The investment was in Country Crossing, one of the largest casinos in Alabama, that included 1,700 electronic bingo machines and was being developed into a multimillion-dollar entertainment and gaming complex. Owens and other NFL players were told they would see a 15 percent return on the investment, and it would ultimately lead to a percentage ownership in the project. 

What Terrell Owens failed to realize was the NFL has rules and regulations in place that prohibit investment in projects that contain gambling. But that wasn’t the worst of it. That form of electronic bingo designated for Country Crossing was potentially illegal in the state of Alabama. In January 2010, two weeks after it opened, Alabama officials raided the property and seized the machines and equipment. Just like that, Owens investment of $2 million vanished.

Owens and his other financial disasters

Unfortunately, the investment in Country Crossing wasn’t an anomaly for Owens. He has a track record of decisions that resulted in losses of large sums of money.

Terrell Owens said the main culprit for all of them is trust. He’s been burned time and again by others, who he trusted and allowed to manage his money, similar to Country Crossing. These financial advisers, according to Owens, put him in a series of risky, highly leveraged ventures that he only discovered late in 2010 when he demanded a full accounting.

Owens particularly struggled with investments he made in multiple houses and condos, which he assumed he could rent out. When the real estate market collapsed in 2008, the properties drastically decreased in value, and no one wanted them.
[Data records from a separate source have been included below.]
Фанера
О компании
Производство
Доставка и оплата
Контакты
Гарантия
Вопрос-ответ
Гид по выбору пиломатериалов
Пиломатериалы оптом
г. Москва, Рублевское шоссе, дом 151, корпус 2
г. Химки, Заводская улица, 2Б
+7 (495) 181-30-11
On one house in New Jersey that he paid $3.9 million for, he ended up selling for $1.7 million in late 2010.

Owens’ finances took another hit when a friend of his methodically drained one of his bank accounts of more than $270,000. Owens also admitted his judgment in women cost him millions. In particular, four women whom he paid a total of $44,600 a month in child support for his four children, ages 5 to 12. He never even dated the women. 

Owens has learned from mistakes and advising others

Today, Owens appears to be a changed man and has learned from his costly mistakes. He now offers advice to other young NFL players in hopes they won’t follow the same path, which has drained him of most of the $80 million he earned during his playing days.

He said one of the first tenets he teaches is not to live beyond your means. He said too often players get sucked into wanting expensive cars and flashy jewelry just because others are doing it. That’s really irresponsible and he sees that now.

Terrell Owens said the main thing he recommends is to avoid putting too much trust in someone else with your money. Whether it’s financial advisers or friends, Owens said it’s incumbent on the individual athlete to stay involved with the financial decisions, and that means actually understanding where the money is going and how it’s being used.

In the end, it appears after all these years, the Hall of Famer finally understands with those big-money contracts come big-time responsibilities, and he’s doing his part to help others. Unfortunately for him, it comes $80 million too late.